While the surgeons considered how to use a thoracoscope to fix ribs, Fell did what comes naturally to an engineer: He tinkered.
“He ended up going to Giant and getting a side of ribs from the meat department,” says Dillon. “He called me up one day and said, ‘Hey, come on over. I put some plates and screws into some ribs; what do you think?’ ”
Fell’s plates looked good: solid, secure. Splinting ribs from the inside would work from a mechanical perspective. But was it do-able in real life?
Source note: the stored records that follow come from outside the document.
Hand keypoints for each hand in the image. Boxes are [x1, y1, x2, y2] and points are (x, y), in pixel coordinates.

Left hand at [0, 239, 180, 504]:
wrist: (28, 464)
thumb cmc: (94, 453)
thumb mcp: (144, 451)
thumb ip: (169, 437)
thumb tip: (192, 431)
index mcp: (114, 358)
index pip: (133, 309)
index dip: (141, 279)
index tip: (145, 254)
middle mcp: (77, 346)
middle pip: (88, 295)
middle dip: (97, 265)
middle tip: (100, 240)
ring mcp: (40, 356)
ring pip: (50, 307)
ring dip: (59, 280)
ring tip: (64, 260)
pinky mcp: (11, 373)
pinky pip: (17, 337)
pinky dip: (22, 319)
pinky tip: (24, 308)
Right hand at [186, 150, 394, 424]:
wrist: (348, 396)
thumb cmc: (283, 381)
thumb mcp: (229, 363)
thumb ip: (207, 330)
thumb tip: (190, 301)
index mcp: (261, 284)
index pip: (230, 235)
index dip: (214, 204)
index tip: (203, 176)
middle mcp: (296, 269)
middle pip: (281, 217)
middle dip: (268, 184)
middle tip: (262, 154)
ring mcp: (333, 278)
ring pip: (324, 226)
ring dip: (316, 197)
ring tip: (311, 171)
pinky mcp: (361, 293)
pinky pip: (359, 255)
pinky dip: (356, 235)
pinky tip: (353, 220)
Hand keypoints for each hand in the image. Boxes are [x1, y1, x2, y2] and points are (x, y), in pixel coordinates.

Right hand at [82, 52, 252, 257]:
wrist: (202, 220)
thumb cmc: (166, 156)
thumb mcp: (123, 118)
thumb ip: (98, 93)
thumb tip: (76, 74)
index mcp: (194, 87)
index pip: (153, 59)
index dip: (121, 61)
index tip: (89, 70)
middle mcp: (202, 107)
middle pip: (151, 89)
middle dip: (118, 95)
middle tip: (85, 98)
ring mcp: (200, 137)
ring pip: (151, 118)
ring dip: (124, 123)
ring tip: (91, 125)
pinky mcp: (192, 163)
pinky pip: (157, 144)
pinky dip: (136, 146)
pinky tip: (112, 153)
The thoracoscope would let them see into the chest; next they had to figure out how to get the hardware in and attach it to the broken ribs, without making a big incision.
“You need to hold the screw; you need to get the screw and the plate to the right angle and location,” says Haluck. “And how do you then introduce a screwdriver that goes in, down, and up? Consider all the angles that you have in here, and where the breaks might be.
“It’s like building a ship in a bottle, with two or three parts simultaneously.”